### Passage to read:

This response is encapsulated in an AgentResult, which includes the model's output, additional metadata, conversation history, and any tool calls performed.

How to build an agent with Ragbits#

This guide walks you through building a simple agent that uses a get_weather tool to return weather data based on a location.

Define a tool function#

First, define the function you want your agent to call. It should take regular Python arguments and return a JSON-serializable result.

import json

def get_weather(location: str) -> str:
    """
    Returns the current weather for a given location.

    Args:
        location: The location to get the weather for.

    Returns:
        The current weather for the given location.
    """
    if "tokyo" in location.lower():
        return json.dumps({"location": "Tokyo", "temperature": "10", "unit": "celsius"})
    elif "san francisco" in location.lower():
        return json.dumps({"location": "San Francisco", "temperature": "72", "unit": "fahrenheit"})
    elif "paris" in location.lower():
        return json.dumps({"location": "Paris", "temperature": "22", "unit": "celsius"})
    else:
        return json.dumps({"location": location, "temperature": "unknown"})

Define a prompt#

Use a structured prompt to instruct the LLM. For details on writing prompts with Ragbits, see the Guide to Prompting.

from pydantic import BaseModel
from ragbits.core.prompt import Prompt

class WeatherPromptInput(BaseModel):
    """
    Input format for the WeatherPrompt.
    """

    location: str


class WeatherPrompt(Prompt[WeatherPromptInput]):
    """
    Prompt that returns weather for a given location.
    """

    system_prompt = """
    You are a helpful assisstant that responds to user questions about weather.
    """

    user_prompt = """
    Tell me the temperature in {{ location }}.
    """

Run the agent#

Create the agent, attach the prompt and tool, and run it:

import asyncio
from ragbits.agents import Agent
from ragbits.core.llms import LiteLLM

async def main() -> None:
    """
    Run the example.
    """
    llm = LiteLLM(model_name="gpt-4o-2024-08-06", use_structured_output=True)
    agent = Agent(llm=llm, prompt=WeatherPrompt, tools=[get_weather])
    response = await agent.run(WeatherPromptInput(location="Paris"))
    print(response)


if __name__ == "__main__":
    asyncio.run(main())

The result is an AgentResult, which includes the model's output, additional metadata, conversation history, and any tool calls performed.

You can find the complete code example in the Ragbits repository here.

### Task 1:
Reproduce word for word the part of the Ragbits agent guide that opens with "Create the agent, attach" and closes with "Run the example.".
### Task 2:
Resume the Ragbits agent guide after its last sentence and keep it going.

### Information provided:
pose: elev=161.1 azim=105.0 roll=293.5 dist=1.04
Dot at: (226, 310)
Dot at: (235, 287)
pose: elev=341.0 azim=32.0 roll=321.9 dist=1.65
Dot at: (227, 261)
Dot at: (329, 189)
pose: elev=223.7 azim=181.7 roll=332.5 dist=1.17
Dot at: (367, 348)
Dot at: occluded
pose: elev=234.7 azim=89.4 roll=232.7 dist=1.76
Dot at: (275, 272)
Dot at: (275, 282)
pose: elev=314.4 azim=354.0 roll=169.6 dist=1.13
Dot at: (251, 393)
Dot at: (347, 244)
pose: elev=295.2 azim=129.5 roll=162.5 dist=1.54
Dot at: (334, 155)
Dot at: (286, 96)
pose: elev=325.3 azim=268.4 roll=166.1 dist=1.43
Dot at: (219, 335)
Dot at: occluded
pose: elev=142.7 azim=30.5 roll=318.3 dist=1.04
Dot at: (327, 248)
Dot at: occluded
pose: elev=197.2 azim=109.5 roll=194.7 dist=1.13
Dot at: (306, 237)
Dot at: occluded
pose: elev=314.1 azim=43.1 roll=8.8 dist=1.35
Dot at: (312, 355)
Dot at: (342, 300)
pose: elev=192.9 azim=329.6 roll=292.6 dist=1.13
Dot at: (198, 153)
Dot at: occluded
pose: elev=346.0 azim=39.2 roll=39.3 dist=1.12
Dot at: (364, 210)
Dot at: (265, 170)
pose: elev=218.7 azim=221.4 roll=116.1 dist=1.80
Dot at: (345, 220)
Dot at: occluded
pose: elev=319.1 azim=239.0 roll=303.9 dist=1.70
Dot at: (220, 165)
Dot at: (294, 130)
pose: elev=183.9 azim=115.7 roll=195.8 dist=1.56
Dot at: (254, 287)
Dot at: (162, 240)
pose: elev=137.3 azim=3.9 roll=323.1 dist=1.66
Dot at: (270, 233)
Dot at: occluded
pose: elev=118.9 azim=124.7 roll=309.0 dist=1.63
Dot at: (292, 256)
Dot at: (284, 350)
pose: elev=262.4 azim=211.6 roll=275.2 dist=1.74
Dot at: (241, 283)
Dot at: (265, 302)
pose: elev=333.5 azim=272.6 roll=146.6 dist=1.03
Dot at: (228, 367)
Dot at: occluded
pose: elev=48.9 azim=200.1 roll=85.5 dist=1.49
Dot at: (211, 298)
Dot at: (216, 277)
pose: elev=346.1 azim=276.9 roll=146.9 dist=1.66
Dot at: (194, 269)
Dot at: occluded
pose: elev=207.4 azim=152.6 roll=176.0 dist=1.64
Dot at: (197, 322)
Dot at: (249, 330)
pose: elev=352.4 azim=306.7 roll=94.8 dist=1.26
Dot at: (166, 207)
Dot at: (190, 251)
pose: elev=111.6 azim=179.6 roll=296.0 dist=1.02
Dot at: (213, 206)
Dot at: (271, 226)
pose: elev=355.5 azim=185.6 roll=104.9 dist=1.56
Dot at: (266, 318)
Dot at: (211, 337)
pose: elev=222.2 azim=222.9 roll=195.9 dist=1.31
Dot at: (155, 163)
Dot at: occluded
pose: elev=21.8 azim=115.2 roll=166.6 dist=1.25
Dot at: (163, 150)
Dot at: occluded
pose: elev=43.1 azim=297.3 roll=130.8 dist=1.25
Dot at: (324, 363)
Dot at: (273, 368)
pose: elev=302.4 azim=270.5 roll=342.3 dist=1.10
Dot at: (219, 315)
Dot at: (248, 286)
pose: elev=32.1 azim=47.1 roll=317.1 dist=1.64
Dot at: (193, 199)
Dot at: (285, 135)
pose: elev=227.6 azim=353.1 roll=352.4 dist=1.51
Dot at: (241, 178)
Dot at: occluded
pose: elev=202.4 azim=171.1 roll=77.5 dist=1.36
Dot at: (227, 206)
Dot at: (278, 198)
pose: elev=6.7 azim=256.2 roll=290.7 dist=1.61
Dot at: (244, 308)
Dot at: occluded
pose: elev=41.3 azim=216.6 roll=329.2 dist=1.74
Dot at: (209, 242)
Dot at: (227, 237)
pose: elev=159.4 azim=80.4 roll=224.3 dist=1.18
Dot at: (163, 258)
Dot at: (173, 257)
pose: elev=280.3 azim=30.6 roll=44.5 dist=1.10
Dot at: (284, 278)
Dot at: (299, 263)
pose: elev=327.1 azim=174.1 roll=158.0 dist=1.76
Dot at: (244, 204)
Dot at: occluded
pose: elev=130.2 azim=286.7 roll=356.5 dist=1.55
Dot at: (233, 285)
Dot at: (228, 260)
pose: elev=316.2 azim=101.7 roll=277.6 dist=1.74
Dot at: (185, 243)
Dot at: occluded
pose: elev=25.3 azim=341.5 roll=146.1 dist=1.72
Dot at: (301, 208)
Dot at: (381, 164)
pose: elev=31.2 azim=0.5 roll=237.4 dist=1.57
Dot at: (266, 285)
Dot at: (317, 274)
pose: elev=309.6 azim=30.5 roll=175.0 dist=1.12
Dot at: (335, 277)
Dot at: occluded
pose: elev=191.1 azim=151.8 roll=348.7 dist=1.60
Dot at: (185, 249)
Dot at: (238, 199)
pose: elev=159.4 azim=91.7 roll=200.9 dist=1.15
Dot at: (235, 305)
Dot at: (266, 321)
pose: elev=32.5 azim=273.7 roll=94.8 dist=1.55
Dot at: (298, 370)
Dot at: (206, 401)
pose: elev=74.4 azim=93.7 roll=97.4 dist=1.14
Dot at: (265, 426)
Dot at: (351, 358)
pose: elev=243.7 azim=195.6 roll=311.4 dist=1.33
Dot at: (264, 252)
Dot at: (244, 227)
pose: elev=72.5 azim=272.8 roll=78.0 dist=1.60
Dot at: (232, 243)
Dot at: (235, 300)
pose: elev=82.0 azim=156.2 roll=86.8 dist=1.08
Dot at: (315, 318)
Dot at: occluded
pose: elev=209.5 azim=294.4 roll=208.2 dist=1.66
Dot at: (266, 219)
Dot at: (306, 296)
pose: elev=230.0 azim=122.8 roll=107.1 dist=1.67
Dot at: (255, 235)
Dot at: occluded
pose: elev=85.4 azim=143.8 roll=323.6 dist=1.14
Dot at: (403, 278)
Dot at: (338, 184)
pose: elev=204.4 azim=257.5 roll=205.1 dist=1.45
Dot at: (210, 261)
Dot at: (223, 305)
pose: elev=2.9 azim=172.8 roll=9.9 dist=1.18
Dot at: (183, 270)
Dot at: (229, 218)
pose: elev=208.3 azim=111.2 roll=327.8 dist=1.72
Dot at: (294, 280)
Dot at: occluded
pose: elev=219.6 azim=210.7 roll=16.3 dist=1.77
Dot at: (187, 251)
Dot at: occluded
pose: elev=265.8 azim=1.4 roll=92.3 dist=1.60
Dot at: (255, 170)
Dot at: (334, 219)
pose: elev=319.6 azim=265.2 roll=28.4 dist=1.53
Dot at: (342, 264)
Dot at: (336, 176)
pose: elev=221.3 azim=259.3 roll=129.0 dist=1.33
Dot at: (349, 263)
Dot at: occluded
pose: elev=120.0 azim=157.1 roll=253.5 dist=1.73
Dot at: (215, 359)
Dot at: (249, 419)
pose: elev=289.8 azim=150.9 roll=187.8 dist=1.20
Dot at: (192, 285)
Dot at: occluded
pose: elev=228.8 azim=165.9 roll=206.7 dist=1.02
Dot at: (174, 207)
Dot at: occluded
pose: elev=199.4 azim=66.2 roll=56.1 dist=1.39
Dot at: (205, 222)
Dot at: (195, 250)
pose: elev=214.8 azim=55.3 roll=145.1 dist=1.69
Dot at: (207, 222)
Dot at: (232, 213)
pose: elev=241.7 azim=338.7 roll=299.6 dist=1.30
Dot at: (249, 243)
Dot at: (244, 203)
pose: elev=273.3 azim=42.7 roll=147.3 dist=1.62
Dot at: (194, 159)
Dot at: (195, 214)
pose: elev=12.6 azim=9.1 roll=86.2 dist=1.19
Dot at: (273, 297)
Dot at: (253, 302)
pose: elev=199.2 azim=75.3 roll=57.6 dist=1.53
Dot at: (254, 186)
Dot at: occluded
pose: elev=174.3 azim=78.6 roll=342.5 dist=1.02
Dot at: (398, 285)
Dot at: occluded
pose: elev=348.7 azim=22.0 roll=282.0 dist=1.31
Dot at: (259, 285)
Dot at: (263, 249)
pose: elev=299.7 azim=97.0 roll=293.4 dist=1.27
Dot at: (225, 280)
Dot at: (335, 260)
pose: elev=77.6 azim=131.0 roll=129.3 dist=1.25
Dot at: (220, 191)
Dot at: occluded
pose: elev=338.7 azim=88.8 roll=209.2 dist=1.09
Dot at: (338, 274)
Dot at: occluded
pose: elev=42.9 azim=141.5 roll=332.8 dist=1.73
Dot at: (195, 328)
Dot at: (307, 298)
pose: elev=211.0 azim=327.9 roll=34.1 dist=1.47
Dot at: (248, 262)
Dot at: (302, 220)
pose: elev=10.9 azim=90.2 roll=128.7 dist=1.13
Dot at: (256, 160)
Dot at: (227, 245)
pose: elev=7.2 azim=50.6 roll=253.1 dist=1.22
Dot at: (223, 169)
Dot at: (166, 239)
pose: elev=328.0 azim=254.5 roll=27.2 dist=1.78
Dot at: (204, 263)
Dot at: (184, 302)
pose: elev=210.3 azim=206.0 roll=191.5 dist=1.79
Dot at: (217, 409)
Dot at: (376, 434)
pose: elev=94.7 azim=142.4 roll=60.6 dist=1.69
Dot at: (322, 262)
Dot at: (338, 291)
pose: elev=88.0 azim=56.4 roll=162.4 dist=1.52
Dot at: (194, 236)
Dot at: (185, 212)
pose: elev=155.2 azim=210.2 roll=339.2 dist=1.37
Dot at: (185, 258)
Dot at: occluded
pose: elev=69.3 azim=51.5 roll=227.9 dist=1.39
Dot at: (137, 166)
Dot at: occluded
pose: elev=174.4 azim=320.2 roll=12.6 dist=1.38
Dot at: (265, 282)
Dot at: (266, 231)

### Expected answer 1:
Create the agent, attach the prompt and tool, and run it:

import asyncio
from ragbits.agents import Agent
from ragbits.core.llms import LiteLLM

async def main() -> None:
    """
    Run the example.

### Expected answer 2:
Conversation history#

Agents can retain conversation context across multiple interactions by enabling the keep_history flag when initializing the agent. This is useful when you want the agent to understand follow-up questions without needing the user to repeat earlier details.

To enable this, simply set keep_history=True when constructing the agent. The full exchange—including messages, tool calls, and results—is stored and can be accessed via the AgentResult.history property.

Example of context preservation#

The following example demonstrates how an agent with history enabled maintains context between interactions:

async def main() -> None:
    """Run the weather agent with conversation history."""
    llm = LiteLLM(model_name="gpt-4o-2024-08-06", use_structured_output=True)
    agent = Agent(llm=llm, prompt=WeatherPrompt, tools=[get_weather], keep_history=True)

    await agent.run(WeatherPromptInput(location="Paris"))

    # Follow-up question about Tokyo - the agent retains weather context
    response = await agent.run("What about Tokyo?")
    print(response)

In this scenario, the agent recognizes that the follow-up question "What about Tokyo?" refers to weather information due to the preserved conversation history. The expected output would be an AgentResult containing the response:

AgentResult(content='The current temperature in Tokyo is 10°C.', ...)

Streaming agent responses#

For use cases where you want to process partial outputs from the LLM as they arrive (e.g., in chat UIs), the Agent class supports streaming through the run_streaming() method.

This method returns an AgentResultStreaming object — an async iterator that yields parts of the LLM response and tool-related events in real time.